▶ EXERCISE
Beginning with the first line below, please repeat the material exactly, ending with the line that includes "left ankle: (79, 181)".

▶ DATA SUPPLIED
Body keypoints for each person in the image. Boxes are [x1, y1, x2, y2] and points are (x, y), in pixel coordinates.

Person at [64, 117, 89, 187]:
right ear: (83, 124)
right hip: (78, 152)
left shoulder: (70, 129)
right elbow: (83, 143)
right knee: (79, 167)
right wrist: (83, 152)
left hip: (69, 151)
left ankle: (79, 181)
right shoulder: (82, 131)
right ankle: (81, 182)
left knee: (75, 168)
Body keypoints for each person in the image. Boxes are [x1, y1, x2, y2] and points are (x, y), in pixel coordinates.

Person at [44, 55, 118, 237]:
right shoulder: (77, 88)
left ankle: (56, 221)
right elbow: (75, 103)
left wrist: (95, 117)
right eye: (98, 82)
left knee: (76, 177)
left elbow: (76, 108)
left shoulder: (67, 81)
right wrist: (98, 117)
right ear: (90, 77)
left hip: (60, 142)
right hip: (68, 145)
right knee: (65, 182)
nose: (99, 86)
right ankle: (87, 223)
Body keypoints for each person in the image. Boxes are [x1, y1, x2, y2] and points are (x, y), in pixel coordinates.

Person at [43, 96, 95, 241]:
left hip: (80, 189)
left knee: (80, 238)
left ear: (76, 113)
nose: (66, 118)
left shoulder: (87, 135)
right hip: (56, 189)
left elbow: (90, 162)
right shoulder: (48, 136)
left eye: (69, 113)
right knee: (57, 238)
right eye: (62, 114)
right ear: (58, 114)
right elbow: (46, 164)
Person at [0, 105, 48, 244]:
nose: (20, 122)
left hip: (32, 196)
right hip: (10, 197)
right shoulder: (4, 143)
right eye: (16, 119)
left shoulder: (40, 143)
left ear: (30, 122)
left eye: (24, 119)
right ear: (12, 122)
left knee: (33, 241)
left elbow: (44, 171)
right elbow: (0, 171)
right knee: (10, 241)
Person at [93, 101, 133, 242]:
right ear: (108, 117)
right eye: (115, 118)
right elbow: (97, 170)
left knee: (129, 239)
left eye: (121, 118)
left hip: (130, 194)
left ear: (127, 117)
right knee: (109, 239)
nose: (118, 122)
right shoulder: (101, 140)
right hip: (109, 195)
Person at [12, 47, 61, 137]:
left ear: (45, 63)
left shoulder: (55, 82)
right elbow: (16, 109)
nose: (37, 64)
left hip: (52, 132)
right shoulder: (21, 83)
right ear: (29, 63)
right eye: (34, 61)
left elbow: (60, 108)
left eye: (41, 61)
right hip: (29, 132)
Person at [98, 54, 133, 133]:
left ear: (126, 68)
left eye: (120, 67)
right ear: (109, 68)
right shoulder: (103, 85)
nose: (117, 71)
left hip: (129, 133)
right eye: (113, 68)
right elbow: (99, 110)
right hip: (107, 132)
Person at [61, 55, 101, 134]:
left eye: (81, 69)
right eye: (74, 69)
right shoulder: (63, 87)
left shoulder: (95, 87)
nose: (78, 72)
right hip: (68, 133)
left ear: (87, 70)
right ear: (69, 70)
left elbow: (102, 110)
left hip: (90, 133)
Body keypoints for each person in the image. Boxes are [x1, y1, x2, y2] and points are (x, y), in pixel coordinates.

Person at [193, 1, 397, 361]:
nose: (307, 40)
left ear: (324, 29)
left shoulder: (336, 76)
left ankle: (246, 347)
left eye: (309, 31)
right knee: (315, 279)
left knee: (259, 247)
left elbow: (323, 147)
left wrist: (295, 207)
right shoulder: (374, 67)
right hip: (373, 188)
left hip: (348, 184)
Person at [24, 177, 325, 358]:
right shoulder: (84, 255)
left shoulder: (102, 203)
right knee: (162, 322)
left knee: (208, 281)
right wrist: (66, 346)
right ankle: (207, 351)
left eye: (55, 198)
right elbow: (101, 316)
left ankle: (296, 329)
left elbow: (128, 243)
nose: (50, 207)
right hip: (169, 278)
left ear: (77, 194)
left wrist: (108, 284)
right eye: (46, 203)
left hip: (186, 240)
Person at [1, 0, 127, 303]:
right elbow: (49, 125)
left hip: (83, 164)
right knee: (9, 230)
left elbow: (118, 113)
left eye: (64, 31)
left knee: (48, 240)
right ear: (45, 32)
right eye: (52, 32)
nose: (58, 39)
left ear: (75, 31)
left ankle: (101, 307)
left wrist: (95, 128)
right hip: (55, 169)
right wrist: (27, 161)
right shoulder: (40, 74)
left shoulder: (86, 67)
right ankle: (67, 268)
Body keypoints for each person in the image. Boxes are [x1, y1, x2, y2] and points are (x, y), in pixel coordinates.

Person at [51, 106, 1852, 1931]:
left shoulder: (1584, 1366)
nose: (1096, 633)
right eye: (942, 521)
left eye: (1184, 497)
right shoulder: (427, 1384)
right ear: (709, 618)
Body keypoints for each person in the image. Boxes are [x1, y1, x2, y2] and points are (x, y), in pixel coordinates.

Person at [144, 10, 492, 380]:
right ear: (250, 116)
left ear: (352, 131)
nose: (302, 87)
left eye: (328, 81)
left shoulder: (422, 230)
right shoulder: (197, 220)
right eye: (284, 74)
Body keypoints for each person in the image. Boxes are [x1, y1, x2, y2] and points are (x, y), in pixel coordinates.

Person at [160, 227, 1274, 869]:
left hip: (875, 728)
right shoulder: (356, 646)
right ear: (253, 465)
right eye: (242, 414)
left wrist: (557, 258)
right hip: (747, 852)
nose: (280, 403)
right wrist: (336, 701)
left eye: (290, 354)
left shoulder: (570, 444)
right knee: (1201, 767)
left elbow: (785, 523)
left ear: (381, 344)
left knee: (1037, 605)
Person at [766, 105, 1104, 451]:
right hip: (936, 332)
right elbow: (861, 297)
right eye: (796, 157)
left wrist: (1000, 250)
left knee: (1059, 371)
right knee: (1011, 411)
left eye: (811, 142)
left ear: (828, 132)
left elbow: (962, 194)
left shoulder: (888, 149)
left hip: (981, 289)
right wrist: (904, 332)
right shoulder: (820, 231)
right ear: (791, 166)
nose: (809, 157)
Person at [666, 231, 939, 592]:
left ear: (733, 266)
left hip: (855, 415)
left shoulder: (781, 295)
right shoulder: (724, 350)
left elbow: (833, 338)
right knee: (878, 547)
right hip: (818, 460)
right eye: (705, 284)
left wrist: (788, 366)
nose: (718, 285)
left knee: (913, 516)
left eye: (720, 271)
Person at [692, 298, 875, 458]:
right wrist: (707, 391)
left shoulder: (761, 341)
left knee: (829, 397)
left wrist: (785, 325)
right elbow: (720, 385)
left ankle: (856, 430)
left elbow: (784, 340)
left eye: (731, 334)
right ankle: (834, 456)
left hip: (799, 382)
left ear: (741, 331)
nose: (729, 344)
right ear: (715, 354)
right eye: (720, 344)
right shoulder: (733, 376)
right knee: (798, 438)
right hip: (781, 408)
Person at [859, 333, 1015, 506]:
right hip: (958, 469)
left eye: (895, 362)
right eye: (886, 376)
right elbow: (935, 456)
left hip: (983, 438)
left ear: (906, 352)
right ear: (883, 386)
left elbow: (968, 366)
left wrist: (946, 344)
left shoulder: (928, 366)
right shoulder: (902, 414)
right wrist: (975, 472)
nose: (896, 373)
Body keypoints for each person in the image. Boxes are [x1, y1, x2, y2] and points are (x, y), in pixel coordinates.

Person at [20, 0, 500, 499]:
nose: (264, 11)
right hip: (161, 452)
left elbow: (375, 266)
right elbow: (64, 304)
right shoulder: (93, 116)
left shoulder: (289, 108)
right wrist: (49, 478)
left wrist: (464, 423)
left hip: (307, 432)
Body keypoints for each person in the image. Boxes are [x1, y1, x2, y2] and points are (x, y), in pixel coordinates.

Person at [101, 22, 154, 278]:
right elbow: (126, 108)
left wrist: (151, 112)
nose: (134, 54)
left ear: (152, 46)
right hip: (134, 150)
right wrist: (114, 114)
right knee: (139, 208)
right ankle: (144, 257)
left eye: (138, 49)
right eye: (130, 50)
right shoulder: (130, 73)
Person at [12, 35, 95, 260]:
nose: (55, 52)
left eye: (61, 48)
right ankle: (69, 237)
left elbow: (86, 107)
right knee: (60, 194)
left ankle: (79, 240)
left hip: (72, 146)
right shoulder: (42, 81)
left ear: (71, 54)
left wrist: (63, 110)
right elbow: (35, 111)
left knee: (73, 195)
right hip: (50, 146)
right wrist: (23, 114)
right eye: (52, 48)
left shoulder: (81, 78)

▶ ANSWER
Body keypoints for each person in the image. Boxes are [x1, y1, x2, y2] and points are (x, y), in pixel coordinates.

Person at [64, 117, 89, 187]:
right ear: (83, 124)
right hip: (78, 152)
left shoulder: (70, 129)
right elbow: (83, 143)
right knee: (79, 167)
right wrist: (83, 152)
left hip: (69, 151)
left ankle: (79, 181)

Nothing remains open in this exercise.